The summit, held between 17 and 18 November, marked a historic moment for Africa. South Africa, a longstanding member of the G20, announced it would assume the presidency in 2025, becoming the first African country to lead this influential international forum. This milestone places Africa in a strategic position to steer global conversations toward its priorities. The African Union, having gained full membership in the G20 in 2023, was also present, representing its member states. Angola, Egypt, and Mali were among the African countries invited, reflecting the growing recognition of the continent’s importance in such global discussions.
Despite the progress, the arts and culture sector has rarely, if ever, been a central agenda item on high-level platforms like the G20 where discussions often gravitate toward economic development, technology, and geopolitics, leaving culture sidelined as an auxiliary concern. This neglect persists despite overwhelming evidence of culture’s potential to drive economies and promote social cohesion. But now, there’s an opportunity to push culture to the forefront, not as an afterthought but as a key driver of the economy through its contribution to GDP, job creation, and community development across the continent.

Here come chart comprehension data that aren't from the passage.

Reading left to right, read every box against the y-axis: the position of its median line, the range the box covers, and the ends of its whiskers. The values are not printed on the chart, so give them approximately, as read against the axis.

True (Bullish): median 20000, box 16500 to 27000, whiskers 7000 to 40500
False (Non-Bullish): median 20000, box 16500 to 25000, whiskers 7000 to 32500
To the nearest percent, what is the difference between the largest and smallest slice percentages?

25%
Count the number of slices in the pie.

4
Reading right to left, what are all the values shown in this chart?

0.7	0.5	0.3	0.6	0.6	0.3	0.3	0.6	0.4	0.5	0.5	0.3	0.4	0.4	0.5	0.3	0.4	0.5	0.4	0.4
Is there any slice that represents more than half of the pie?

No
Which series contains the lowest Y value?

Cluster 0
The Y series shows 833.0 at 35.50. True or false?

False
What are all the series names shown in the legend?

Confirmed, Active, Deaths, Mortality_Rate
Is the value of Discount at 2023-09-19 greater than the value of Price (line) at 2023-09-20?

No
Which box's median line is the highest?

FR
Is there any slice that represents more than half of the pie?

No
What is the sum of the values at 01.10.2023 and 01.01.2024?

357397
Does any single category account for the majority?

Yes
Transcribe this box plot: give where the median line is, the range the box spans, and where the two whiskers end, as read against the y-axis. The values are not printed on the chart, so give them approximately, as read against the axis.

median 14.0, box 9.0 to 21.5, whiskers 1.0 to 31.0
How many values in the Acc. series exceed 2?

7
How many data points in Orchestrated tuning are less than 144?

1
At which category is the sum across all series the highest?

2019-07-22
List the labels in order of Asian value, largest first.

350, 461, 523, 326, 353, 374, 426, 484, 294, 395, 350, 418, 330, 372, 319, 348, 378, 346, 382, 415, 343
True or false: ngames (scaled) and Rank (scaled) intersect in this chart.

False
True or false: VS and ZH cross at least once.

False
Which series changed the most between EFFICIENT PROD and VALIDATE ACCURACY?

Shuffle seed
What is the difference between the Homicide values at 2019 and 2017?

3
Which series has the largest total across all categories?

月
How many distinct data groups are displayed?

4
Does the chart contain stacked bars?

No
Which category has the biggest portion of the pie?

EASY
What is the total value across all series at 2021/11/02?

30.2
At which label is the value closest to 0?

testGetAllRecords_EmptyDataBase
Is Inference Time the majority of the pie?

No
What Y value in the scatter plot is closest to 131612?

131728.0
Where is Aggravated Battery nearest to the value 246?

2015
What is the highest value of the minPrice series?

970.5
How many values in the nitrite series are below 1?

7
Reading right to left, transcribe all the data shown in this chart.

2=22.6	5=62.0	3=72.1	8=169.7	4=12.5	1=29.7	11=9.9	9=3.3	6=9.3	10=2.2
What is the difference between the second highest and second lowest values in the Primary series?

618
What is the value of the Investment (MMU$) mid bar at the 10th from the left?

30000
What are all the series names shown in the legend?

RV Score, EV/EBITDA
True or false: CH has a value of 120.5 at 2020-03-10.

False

Public financing for culture remains one of the continent’s most pressing challenges. The commitment by African Union member states to allocate 1% of national budgets to culture by 2030, as highlighted in the CFCA reports, signals a promising shift, but the reality often falls short. For instance, Zambia has consistently allocated less than 0.1% of its national budget to culture, despite recognising its potential as part of a diversified economy. Similarly, Uganda’s culture budget is undermined by fragmented policies, with key cultural projects often underfunded or deprioritised. Zimbabwe, despite having a slightly higher allocation of 1.24%, struggles with a lack of coordinated systems to ensure equitable distribution of funds.